Material for the task:
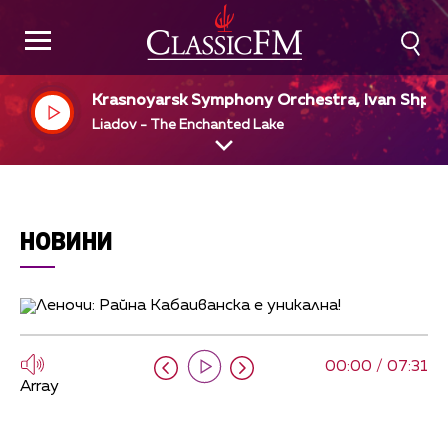
Krasnoyarsk Symphony Orchestra, Ivan Shpill
r, dir
Liadov - The Enchanted Lake
НОВИНИ
00:00 / 07:31
Array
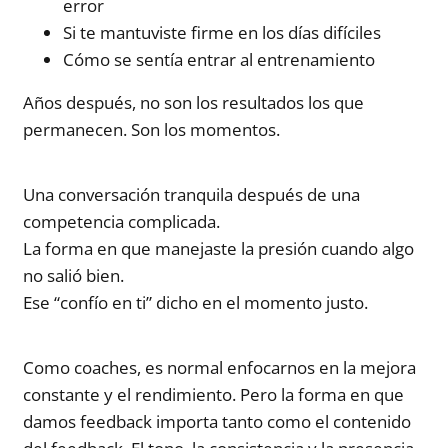
error
Si te mantuviste firme en los días difíciles
Cómo se sentía entrar al entrenamiento
Años después, no son los resultados los que
permanecen. Son los momentos.
Una conversación tranquila después de una
competencia complicada.
La forma en que manejaste la presión cuando algo
no salió bien.
Ese “confío en ti” dicho en el momento justo.
Como coaches, es normal enfocarnos en la mejora
constante y el rendimiento. Pero la forma en que
damos feedback importa tanto como el contenido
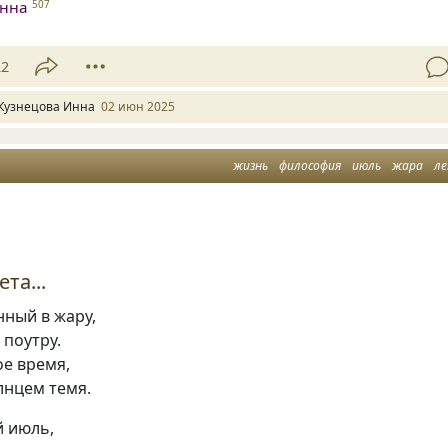
Инна
507
22
Кузнецова Инна
02 июн 2025
жизнь
философия
июль
жара
л
та...
нный в жару,
 поутру.
ое время,
лнцем темя.
 июль,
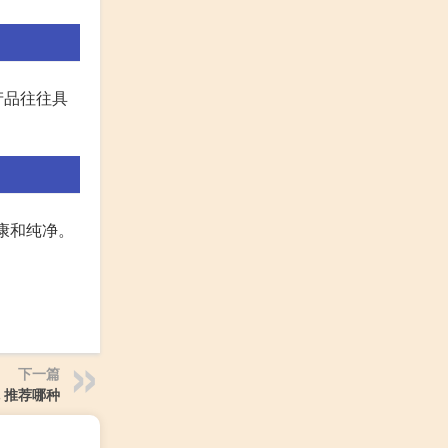
产品往往具
康和纯净。
下一篇
 推荐哪种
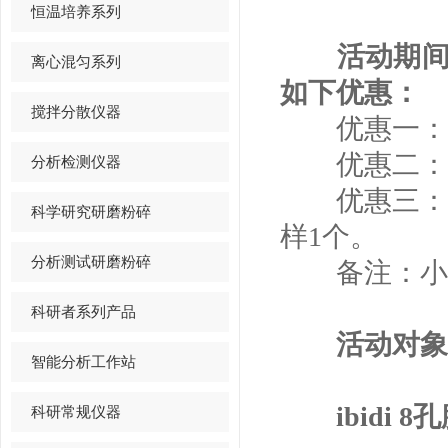
恒温培养系列
活动期间，购
离心混匀系列
如下优惠：
搅拌分散仪器
优惠一：购
优惠二：购
分析检测仪器
优惠三：购买
科学研究研磨粉碎
样1个。
分析测试研磨粉碎
备注：小样
科研者系列产品
活动对象
智能分析工作站
ibidi 8
科研常规仪器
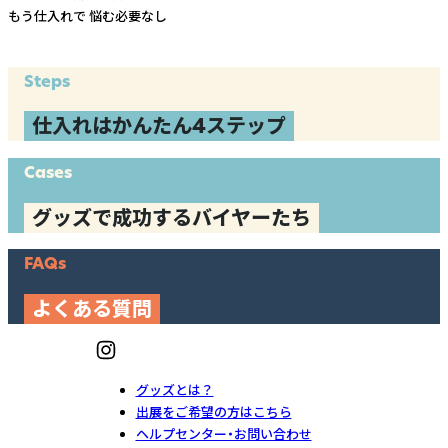
もう仕入れで
悩む必要なし
Steps
仕入れはかんたん4ステップ
Cases
グッズで成功するバイヤーたち
FAQs
よくある質問
グッズとは？
出展をご希望の方はこちら
ヘルプセンター・お問い合わせ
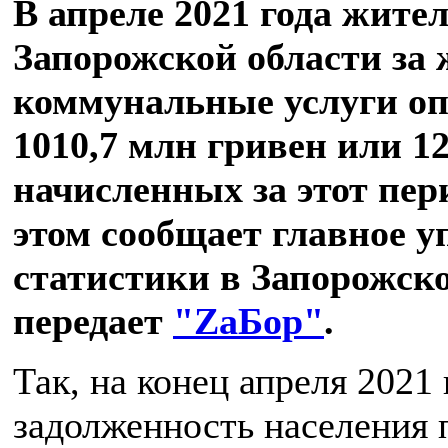
В апреле 2021 года жите
Запорожской области за
коммунальные услуги о
1010,7 млн гривен или 1
начисленных за этот пер
этом сообщает главное у
статистики в Запорожско
передает
"ZаБор"
.
Так, на конец апреля 2021 
задолженность населения п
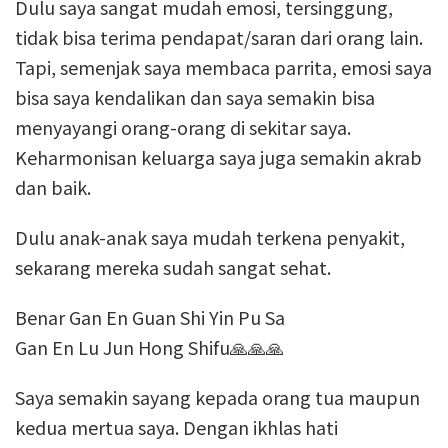
Dulu saya sangat mudah emosi, tersinggung,
tidak bisa terima pendapat/saran dari orang lain.
Tapi, semenjak saya membaca parrita, emosi saya
bisa saya kendalikan dan saya semakin bisa
menyayangi orang-orang di sekitar saya.
Keharmonisan keluarga saya juga semakin akrab
dan baik.
Dulu anak-anak saya mudah terkena penyakit,
sekarang mereka sudah sangat sehat.
Benar Gan En Guan Shi Yin Pu Sa
Gan En Lu Jun Hong Shifu🙏🙏🙏
Saya semakin sayang kepada orang tua maupun
kedua mertua saya. Dengan ikhlas hati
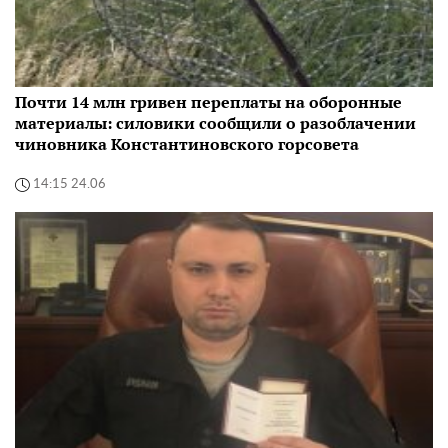
Почти 14 млн гривен переплаты на оборонные
материалы: силовики сообщили о разоблачении
чиновника Константиновского горсовета
14:15 24.06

Exercise description:
Copy out every line of text in the material above, character for character and in the same order, leaving out the pictures.

Your response:
Krasnoyarsk Symphony Orchestra, Ivan Shpill
r, dir
Liadov - The Enchanted Lake
НОВИНИ
00:00 / 07:31
Array
error
Si te mantuviste firme en los días difíciles
Cómo se sentía entrar al entrenamiento
Años después, no son los resultados los que
permanecen. Son los momentos.
Una conversación tranquila después de una
competencia complicada.
La forma en que manejaste la presión cuando algo
no salió bien.
Ese “confío en ti” dicho en el momento justo.
Como coaches, es normal enfocarnos en la mejora
constante y el rendimiento. Pero la forma en que
damos feedback importa tanto como el contenido
Инна
507
22
Кузнецова Инна
02 июн 2025
жизнь
философия
июль
жара
л
та...
нный в жару,
 поутру.
ое время,
лнцем темя.
 июль,
产品往往具
康和纯净。
下一篇
 推荐哪种
恒温培养系列
活动期间，购
离心混匀系列
如下优惠：
搅拌分散仪器
优惠一：购
优惠二：购
分析检测仪器
优惠三：购买
科学研究研磨粉碎
样1个。
分析测试研磨粉碎
备注：小样
科研者系列产品
活动对象
智能分析工作站
ibidi 8
科研常规仪器
もう仕入れで
悩む必要なし
Steps
仕入れはかんたん4ステップ
Cases
グッズで成功するバイヤーたち
FAQs
よくある質問
グッズとは？
出展をご希望の方はこちら
ヘルプセンター・お問い合わせ
В апреле 2021 года жите
Запорожской области за
коммунальные услуги о
1010,7 млн гривен или 1
начисленных за этот пер
этом сообщает главное у
статистики в Запорожско
передает
"ZаБор"
.
Так, на конец апреля 2021 
задолженность населения п
Dulu saya sangat mudah emosi, tersinggung,
tidak bisa terima pendapat/saran dari orang lain.
Tapi, semenjak saya membaca parrita, emosi saya
bisa saya kendalikan dan saya semakin bisa
menyayangi orang-orang di sekitar saya.
Keharmonisan keluarga saya juga semakin akrab
dan baik.
Dulu anak-anak saya mudah terkena penyakit,
sekarang mereka sudah sangat sehat.
Benar Gan En Guan Shi Yin Pu Sa
Gan En Lu Jun Hong Shifu🙏🙏🙏
Saya semakin sayang kepada orang tua maupun
kedua mertua saya. Dengan ikhlas hati
Почти 14 млн гривен переплаты на оборонные
материалы: силовики сообщили о разоблачении
чиновника Константиновского горсовета
14:15 24.06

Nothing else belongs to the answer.